香港警察は8月7日と8日にかけて、2段階の市内全域の作戦を実施し、複数の場所を捜索して、多数のマネーミュール口座を使って資金を移動させるネットワークを解体した。Odailyによれば、警察は147人を逮捕し、この事件は約6億香港ドル(HK$)に関係していたとしている。

警察によると、このグループは人々を勧誘して銀行口座を提供させ、複数の口座を使って分割、頻繁な送金、資金の多層的な移動を行い、お金の出所を隠していたという。口座保有者の一部は、数百〜数千香港ドルを受け取った後、オンラインバンキングのログイン情報を他人に渡した。

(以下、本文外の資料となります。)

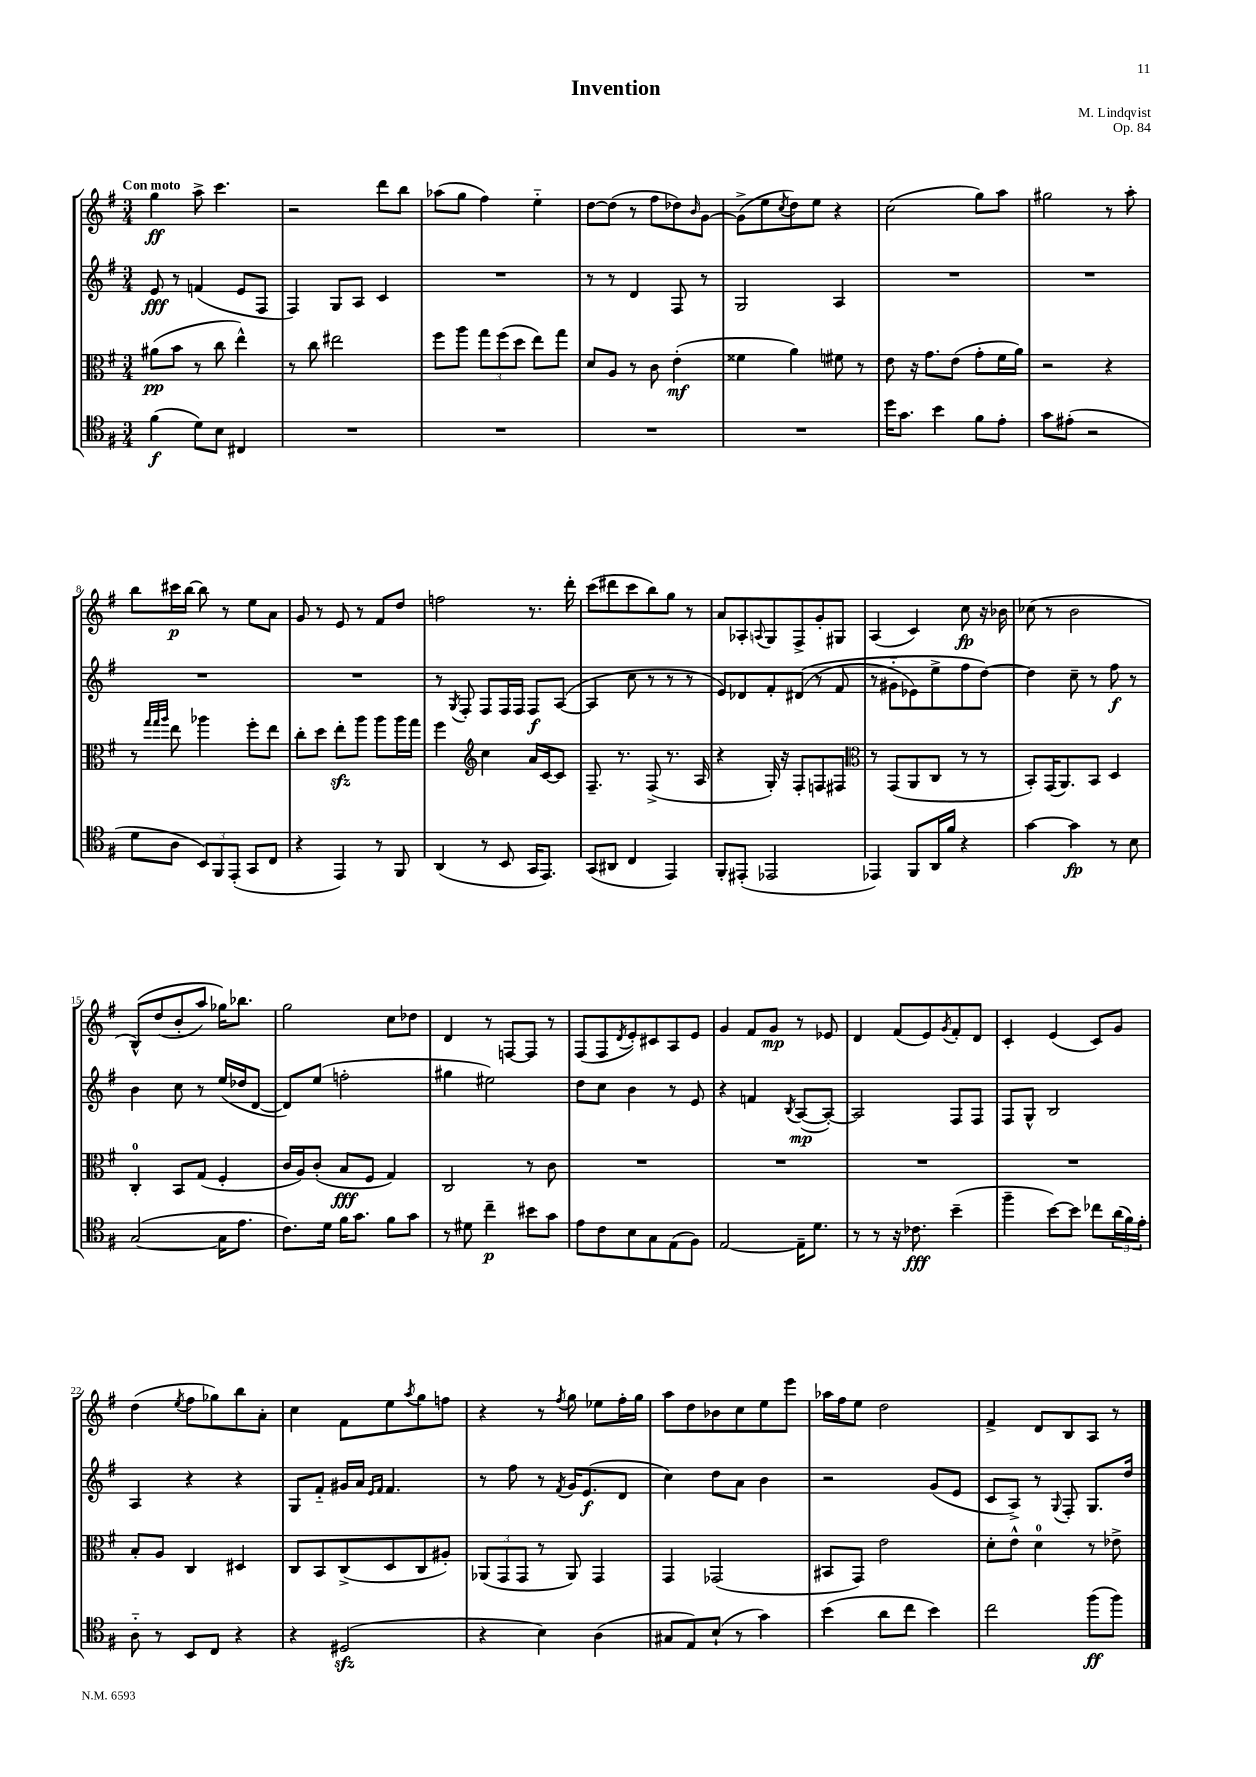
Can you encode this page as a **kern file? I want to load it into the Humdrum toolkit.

**kern	**kern	**kern	**kern
*staff4	*staff3	*staff2	*staff1
*clefC4	*clefC3	*clefG2	*clefG2
*k[f#]	*k[f#]	*k[f#]	*k[f#]
*M3/4	*M3/4	*M3/4	*M3/4
(4f#	(8a#	8e	4gg
.	8b	8r	.
8d)	8r	(4f	8aa^
8B	8cc	.	4.ccc
4C#	4ee^^)	8e	.
.	.	8F#	.
=	=	=	=
2.r	8r	4F#)	2r
.	8cc	.	.
.	2ee#	8G	.
.	.	8A	.
.	.	4c	8ddd
.	.	.	8bb
=	=	=	=
2.r	8ff#	2.r	(8aa-
.	8aa	.	8gg
.	12gg	.	4ff#)
.	(12ff#	.	.
.	12dd	.	.
.	8ee)	.	4ee'~
.	8gg	.	.
=	=	=	=
2.r	8d	8r	[8dd
.	8A	8r	(8dd]
.	8r	4d	8r
.	8c	.	8ff#
.	(4e'	8F#	8dd-)
.	.	.	16qqb
.	.	8r	[8g
=	=	=	=
2.r	4f##	2G	(8g^]
.	.	.	8ee
.	.	.	8qcc
.	4a)	.	8dd)
.	.	.	8ee
.	8f#	4A	4r
.	8r	.	.
=	=	=	=
16dd	8e	2.r	(2cc
8.g	.	.	.
.	16r	.	.
.	8.g	.	.
4b	.	.	.
.	(8e	.	.
8f#	8g'	.	8gg)
8e'	16f#	.	8aa
.	16a)	.	.
=	=	=	=
8g	2r	2.r	2gg#
(8e#'	.	.	.
2r	.	.	.
.	4r	.	8r
.	.	.	8aa'
=	=	=	=
8d	8r	2.r	8bb
.	32qqgg	.	.
.	32qqgg	.	.
.	32qqaa	.	.
8A	8ee	.	16ccc#
.	.	.	[16bb
12BB)	4aa-	.	8bb]
12FF#	.	.	.
.	.	.	8r
(12EE'	.	.	.
8GG	8ff#'	.	8ee
8C	8ee	.	8a
=	=	=	=
4r	8cc'	2.r	8g
.	8dd	.	8r
4EE)	8ee'	.	8e
.	8aa	.	8r
8r	8aa	.	8f#
8FF#	16aa	.	8dd
.	16gg	.	.
=	=	=	=
(4AA	4ff#	8r	2ff
.	.	8qG	.
.	.	8F#'	.
*	*clefG2	*	*
8r	4cc	8F#	.
8BB	.	16F#	.
.	.	16F#	.
16GG	16a	8F#	8.r
8.EE)	[16c	.	.
.	8c]	([8A	.
.	.	.	16ddd'
=	=	=	=
(8GG	8.F#~	4A]	(8ccc
8AA#	.	.	8ddd#
.	8.r	.	.
4C	.	8cc	8ccc
.	(8F#^	8r	8bb)
4EE)	8.r	8r	8gg
.	.	8r	8r
.	16A	.	.
=	=	=	=
8FF#'	4r	8e)	8a
(8EE#'	.	8d-	8A-'
.	.	.	8qqA
2EE-	16G')	8f#'	8G
.	16r	.	.
.	8F#'	&((8d#	8F#^
.	8F	8r	8g'
.	8F#	8f#	8G#
=	=	=	=
*	*clefC3	*	*
4EE-)	8r	8r	(4A
.	(8GG	8g#'~	.
8FF#	8AA	8e-)	4c)
16AA	8C	8ee^	.
16f#	.	.	.
4r	8r	8ff#	8cc
.	8r	[8dd&)	16r
.	.	.	16b-
=	=	=	=
[4g	8BB')	4dd]	(8cc-
.	(16GG	.	8r
.	8.AA)	.	.
4g]	.	8cc~	2b
.	8BB	8r	.
8r	4D	8ff#	.
8B	.	8r	.
=	=	=	=
([2G	4C'	4b	&(8B^^)
.	.	.	(8dd
.	8BB	8cc	8b'
.	(8G	8r	8aa)
16G]	4F#'	(16ee	16gg-&)
8.e	.	16dd-	8.bb-
.	.	[8d	.
=	=	=	=
8.c)	16c	8d])	2gg
.	16A)	.	.
.	(8c'	(8ee	.
16d	.	.	.
16f#	8B	2ff'	.
8.g	.	.	.
.	8F#	.	.
8f#	4G)	.	8cc
8g	.	.	8dd-
=	=	=	=
8r	2C	4gg#	4d
8d#	.	.	.
4cc~	.	2ee#)	8r
.	.	.	[8F
8b#	8r	.	8F]
8g	8c	.	8r
=	=	=	=
8e	2.r	8dd	(8F#
8c	.	8cc	8F#
.	.	.	8qd
8B	.	4b	8e')
8G	.	.	8c#
(8E	.	8r	8A
8F#)	.	8e	8e
=	=	=	=
[2E	2.r	4r	4g
.	.	4f	8f#
.	.	.	8g
.	.	8qB	.
16E~]	.	([8A	8r
8.d	.	.	.
.	.	8A'_)	8e-
=	=	=	=
8r	2.r	2A]	4d
8r	.	.	.
16r	.	.	(8f#
8.c-	.	.	.
.	.	.	8e)
.	.	.	8qg
(4b~	.	8F#	8f#'
.	.	8F#	8d
=	=	=	=
4ff#~	2.r	8F#	4c'
.	.	8G^^	.
[8b)	.	2B	(4e
8b]	.	.	.
8cc-	.	.	8c)
(24a	.	.	8g
24f#)	.	.	.
24e'	.	.	.
=	=	=	=
8A'~	8B'	4A	(4dd
8r	8A	.	.
.	.	.	8qee
8BB	4C	4r	8ff#
8C	.	.	8gg-)
4r	4D#	4r	8bb
.	.	.	8a'
=	=	=	=
4r	8C	8G	4cc
.	8BB	8f#'~	.
(2D#	(8C^	16g#	8f#
.	.	16a	.
.	.	16qqe	.
.	.	16qqf#	.
.	8D	4.f#	8ee
.	.	.	8qaa
.	8C	.	8gg
.	8A#')	.	8ff
=	=	=	=
4r	(12AA-	8r	4r
.	12GG	.	.
.	.	8ff#	.
.	12GG	.	.
4B)	8r	8r	8r
.	.	8qf#	8qff#
.	8AA-)	16g	8gg
.	.	(8.e	.
(4A	4GG	.	8ee-
.	.	8d	16ff#'
.	.	.	16gg
=	=	=	=
8G#	4GG	4cc)	8aa
8E)	.	.	8dd
(8B`	(2GG-	8dd	8b-
8r	.	8a	8cc
4g)	.	4b	8ee
.	.	.	8eee
=	=	=	=
(4b	8BB#	2r	16aa-
.	.	.	16ff#
.	8GG)	.	8ee
8a	2e	.	2dd
8cc	.	.	.
4b)	.	(8g	.
.	.	8e	.
=	=	=	=
2cc	8d'	8c	4f#^
.	8e^^	8A^)	.
.	4d	8r	8d
.	.	8qqG	.
.	.	8F#'	8B
(8ff#	8r	8.G	8A
8ff#)	8e-^	.	8r
.	.	16dd	.
==	==	==	==
*-	*-	*-	*-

警察によると、首謀者らは区分けされた管理体制を用い、信頼できる協力者を通じて指示を伝達し、資金に直接触れないようにしていた。また、処理済みの資金を協力者に関連する口座へ振り替えるよう手配し、資金の流れをさらに隠すことにより実行していた。

作戦の間、警察は現金約365万香港ドルを押収したほか、時計、金の宝飾品、車両など、合計で約500万香港ドル相当の財産を押収した。警察は、関連する資金の流れを断ち切ったと述べ、犯行に関わった人物や資金の動きを追跡し続けるとしている。

警察はまた、市民に対し、個人の銀行口座を売却したり、賃貸したり、貸し出したりしないよう警告した。そうした口座が違法な資金移転に利用される可能性があり、法的責任につながるおそれがあるためだという。